WHAT YOU SHOULD DO -> Your job is to set down the stretch of entries that opens with the line containing "91: (78, 10)" and closes with the line containing "110: (125, 5)". Keep both end lines, copy each exactly, and add nothing.

--- SOURCE DATA Enclosed Below ---

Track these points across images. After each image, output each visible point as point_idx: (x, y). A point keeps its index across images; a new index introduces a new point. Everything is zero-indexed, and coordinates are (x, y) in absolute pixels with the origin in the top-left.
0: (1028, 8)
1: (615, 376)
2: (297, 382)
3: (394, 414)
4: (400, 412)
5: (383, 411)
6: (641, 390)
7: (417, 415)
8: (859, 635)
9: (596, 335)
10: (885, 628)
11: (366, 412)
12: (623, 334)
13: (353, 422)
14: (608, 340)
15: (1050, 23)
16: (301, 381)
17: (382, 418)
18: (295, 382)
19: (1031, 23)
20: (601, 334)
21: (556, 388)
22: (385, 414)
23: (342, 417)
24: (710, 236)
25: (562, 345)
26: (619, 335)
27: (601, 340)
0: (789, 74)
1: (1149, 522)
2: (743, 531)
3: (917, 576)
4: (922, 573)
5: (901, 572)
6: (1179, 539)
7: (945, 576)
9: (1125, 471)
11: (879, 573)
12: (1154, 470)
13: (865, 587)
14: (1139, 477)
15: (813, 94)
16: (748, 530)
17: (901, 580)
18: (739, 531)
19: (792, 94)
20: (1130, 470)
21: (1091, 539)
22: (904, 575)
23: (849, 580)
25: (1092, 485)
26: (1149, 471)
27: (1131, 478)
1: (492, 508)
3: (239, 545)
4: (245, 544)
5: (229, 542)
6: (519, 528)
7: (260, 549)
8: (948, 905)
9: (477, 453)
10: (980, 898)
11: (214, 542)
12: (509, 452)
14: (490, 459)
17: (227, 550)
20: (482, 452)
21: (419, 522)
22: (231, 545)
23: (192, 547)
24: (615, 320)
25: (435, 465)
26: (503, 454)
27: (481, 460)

--- End of Enclosed SOURCE DATA ---
--- SOURCE DATA Enclosed Below ---

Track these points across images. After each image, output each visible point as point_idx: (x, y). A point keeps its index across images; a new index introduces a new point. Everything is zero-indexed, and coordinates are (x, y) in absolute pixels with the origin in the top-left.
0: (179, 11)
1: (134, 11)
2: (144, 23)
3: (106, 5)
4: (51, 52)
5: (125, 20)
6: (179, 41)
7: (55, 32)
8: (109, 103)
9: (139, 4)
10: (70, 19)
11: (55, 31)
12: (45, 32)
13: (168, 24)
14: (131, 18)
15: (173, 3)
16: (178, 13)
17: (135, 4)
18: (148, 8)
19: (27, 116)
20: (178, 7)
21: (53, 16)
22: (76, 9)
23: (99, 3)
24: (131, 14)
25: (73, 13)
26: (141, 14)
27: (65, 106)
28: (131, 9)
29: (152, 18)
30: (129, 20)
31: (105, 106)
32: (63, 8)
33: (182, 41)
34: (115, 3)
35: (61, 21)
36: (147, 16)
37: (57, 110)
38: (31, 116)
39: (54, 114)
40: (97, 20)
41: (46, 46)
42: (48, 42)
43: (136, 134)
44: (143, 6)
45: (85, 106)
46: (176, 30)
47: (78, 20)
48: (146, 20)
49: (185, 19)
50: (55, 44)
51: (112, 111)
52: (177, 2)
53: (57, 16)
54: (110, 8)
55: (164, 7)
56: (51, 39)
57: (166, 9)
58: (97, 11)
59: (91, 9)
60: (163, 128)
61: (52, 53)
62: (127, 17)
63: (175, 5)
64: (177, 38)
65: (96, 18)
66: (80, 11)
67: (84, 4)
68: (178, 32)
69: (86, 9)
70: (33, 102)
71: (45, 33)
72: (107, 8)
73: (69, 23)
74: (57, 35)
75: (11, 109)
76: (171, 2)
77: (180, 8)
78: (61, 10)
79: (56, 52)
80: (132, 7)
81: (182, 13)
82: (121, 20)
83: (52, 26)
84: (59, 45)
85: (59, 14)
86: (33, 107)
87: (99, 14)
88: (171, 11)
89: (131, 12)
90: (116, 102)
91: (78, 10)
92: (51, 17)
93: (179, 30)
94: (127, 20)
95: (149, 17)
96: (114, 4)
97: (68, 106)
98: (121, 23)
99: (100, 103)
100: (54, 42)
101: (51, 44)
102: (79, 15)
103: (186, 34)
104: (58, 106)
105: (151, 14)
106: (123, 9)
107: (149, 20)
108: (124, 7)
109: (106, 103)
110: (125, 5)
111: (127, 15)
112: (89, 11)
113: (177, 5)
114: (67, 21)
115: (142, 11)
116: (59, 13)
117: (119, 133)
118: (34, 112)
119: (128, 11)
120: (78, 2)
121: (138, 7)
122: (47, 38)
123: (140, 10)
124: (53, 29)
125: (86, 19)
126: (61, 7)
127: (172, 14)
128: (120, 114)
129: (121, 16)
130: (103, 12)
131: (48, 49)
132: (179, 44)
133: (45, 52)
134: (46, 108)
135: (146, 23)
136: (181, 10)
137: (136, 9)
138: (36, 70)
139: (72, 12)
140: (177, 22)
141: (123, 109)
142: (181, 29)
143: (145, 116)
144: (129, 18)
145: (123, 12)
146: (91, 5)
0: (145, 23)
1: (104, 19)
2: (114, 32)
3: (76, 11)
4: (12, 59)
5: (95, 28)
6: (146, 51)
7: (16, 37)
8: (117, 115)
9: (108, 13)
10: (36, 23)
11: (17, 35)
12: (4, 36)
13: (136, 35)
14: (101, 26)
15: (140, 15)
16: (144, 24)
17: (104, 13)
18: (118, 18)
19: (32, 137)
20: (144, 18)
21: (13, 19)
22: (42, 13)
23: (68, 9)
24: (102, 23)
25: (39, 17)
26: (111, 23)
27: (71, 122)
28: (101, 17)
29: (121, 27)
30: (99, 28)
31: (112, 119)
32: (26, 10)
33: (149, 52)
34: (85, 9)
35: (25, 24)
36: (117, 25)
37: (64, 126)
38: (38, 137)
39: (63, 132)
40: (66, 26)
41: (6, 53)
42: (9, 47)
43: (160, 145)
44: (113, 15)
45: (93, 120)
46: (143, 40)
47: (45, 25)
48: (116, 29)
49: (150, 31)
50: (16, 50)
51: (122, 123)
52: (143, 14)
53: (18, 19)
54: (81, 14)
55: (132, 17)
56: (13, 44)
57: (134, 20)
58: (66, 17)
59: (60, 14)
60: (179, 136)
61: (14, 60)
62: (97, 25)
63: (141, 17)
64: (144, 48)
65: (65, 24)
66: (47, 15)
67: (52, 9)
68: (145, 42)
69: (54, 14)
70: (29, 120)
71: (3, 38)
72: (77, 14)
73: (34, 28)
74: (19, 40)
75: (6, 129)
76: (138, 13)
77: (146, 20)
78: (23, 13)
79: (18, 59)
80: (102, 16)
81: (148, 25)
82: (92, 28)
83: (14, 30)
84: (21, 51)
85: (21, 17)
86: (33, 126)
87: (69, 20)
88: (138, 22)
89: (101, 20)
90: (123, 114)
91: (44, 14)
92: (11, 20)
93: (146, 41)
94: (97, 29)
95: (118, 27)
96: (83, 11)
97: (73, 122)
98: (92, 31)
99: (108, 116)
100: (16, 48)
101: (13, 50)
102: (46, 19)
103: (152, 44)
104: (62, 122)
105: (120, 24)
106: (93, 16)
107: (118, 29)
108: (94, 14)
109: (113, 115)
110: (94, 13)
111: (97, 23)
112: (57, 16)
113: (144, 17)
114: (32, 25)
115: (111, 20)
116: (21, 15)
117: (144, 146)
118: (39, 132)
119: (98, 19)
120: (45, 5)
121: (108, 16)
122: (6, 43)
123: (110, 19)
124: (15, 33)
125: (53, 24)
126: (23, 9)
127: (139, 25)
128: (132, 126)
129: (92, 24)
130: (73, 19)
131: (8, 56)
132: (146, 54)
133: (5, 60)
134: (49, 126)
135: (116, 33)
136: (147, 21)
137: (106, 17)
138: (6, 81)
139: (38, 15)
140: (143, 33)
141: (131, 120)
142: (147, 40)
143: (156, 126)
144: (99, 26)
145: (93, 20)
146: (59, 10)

--- End of Enclosed SOURCE DATA ---

RESULT OF THE TASK ->
91: (78, 10)
92: (51, 17)
93: (179, 30)
94: (127, 20)
95: (149, 17)
96: (114, 4)
97: (68, 106)
98: (121, 23)
99: (100, 103)
100: (54, 42)
101: (51, 44)
102: (79, 15)
103: (186, 34)
104: (58, 106)
105: (151, 14)
106: (123, 9)
107: (149, 20)
108: (124, 7)
109: (106, 103)
110: (125, 5)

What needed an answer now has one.